-- Task item --
With the images removed, repeat the data below exactly.

-- Data listing --
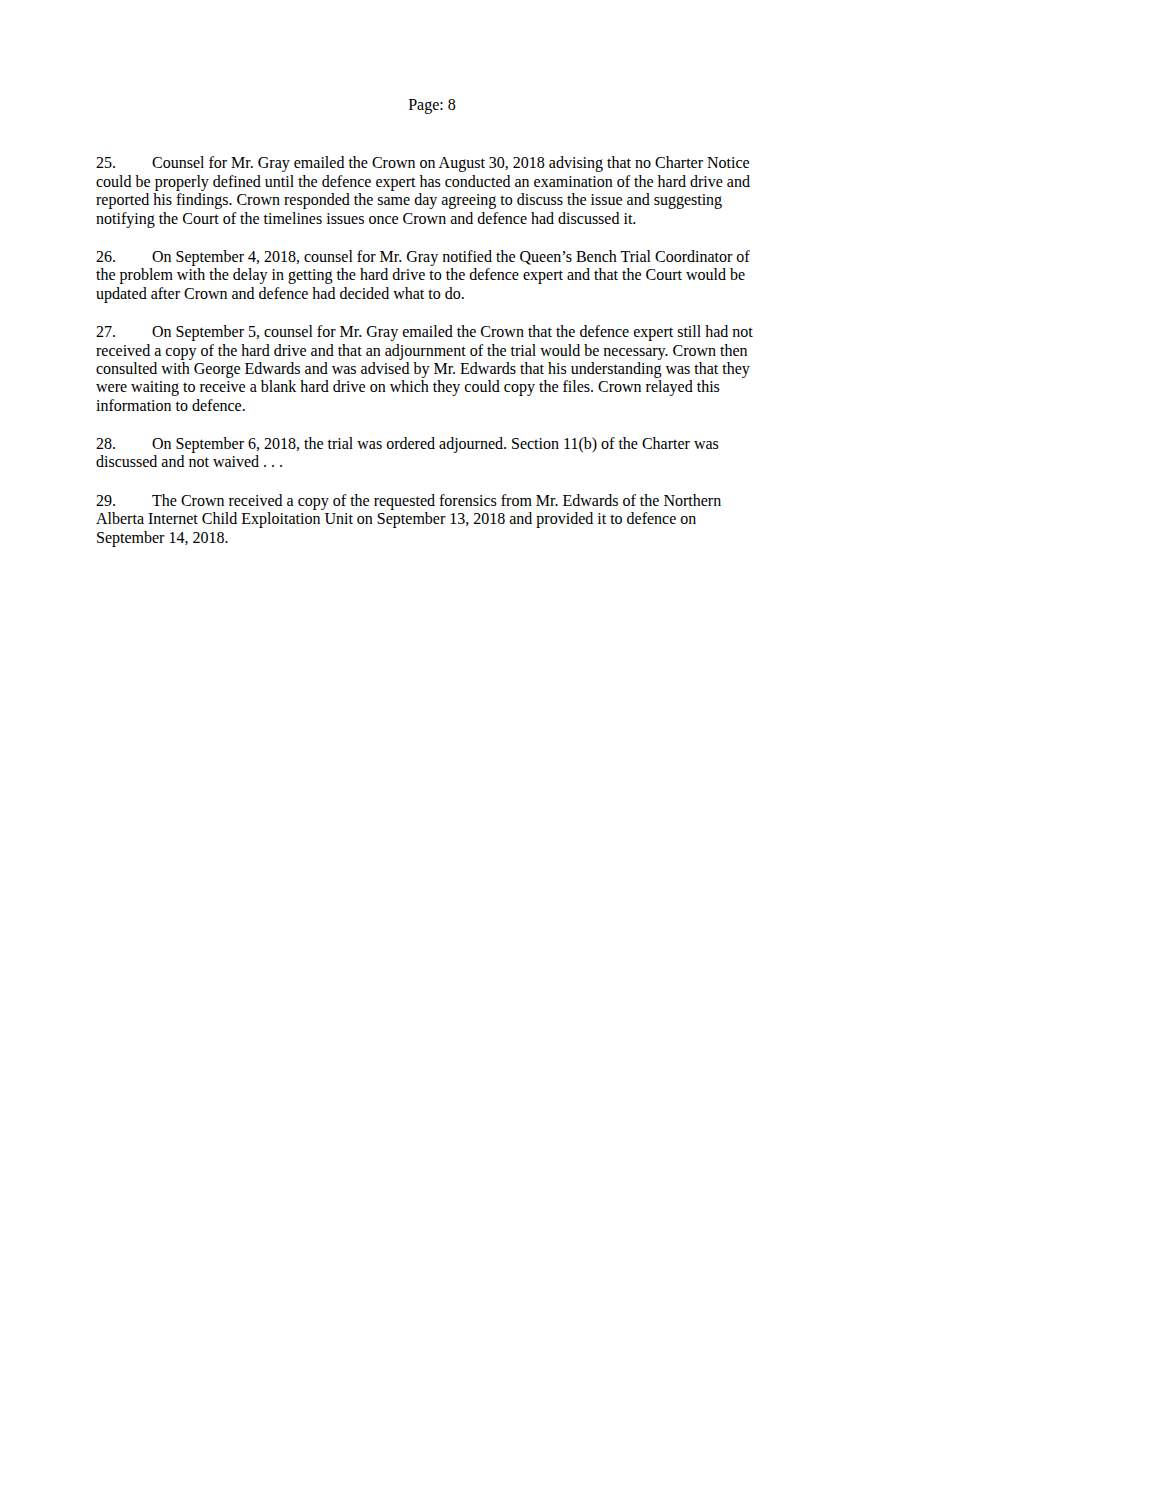Page: 8
25. Counsel for Mr. Gray emailed the Crown on August 30, 2018 advising that no Charter Notice could be properly defined until the defence expert has conducted an examination of the hard drive and reported his findings. Crown responded the same day agreeing to discuss the issue and suggesting notifying the Court of the timelines issues once Crown and defence had discussed it.
26. On September 4, 2018, counsel for Mr. Gray notified the Queen’s Bench Trial Coordinator of the problem with the delay in getting the hard drive to the defence expert and that the Court would be updated after Crown and defence had decided what to do.
27. On September 5, counsel for Mr. Gray emailed the Crown that the defence expert still had not received a copy of the hard drive and that an adjournment of the trial would be necessary. Crown then consulted with George Edwards and was advised by Mr. Edwards that his understanding was that they were waiting to receive a blank hard drive on which they could copy the files. Crown relayed this information to defence.
28. On September 6, 2018, the trial was ordered adjourned. Section 11(b) of the Charter was discussed and not waived . . .
29. The Crown received a copy of the requested forensics from Mr. Edwards of the Northern Alberta Internet Child Exploitation Unit on September 13, 2018 and provided it to defence on September 14, 2018.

-- Exercise solution --
Page: 8
25. Counsel for Mr. Gray emailed the Crown on August 30, 2018 advising that no Charter Notice could be properly defined until the defence expert has conducted an examination of the hard drive and reported his findings. Crown responded the same day agreeing to discuss the issue and suggesting notifying the Court of the timelines issues once Crown and defence had discussed it.
26. On September 4, 2018, counsel for Mr. Gray notified the Queen’s Bench Trial Coordinator of the problem with the delay in getting the hard drive to the defence expert and that the Court would be updated after Crown and defence had decided what to do.
27. On September 5, counsel for Mr. Gray emailed the Crown that the defence expert still had not received a copy of the hard drive and that an adjournment of the trial would be necessary. Crown then consulted with George Edwards and was advised by Mr. Edwards that his understanding was that they were waiting to receive a blank hard drive on which they could copy the files. Crown relayed this information to defence.
28. On September 6, 2018, the trial was ordered adjourned. Section 11(b) of the Charter was discussed and not waived . . .
29. The Crown received a copy of the requested forensics from Mr. Edwards of the Northern Alberta Internet Child Exploitation Unit on September 13, 2018 and provided it to defence on September 14, 2018.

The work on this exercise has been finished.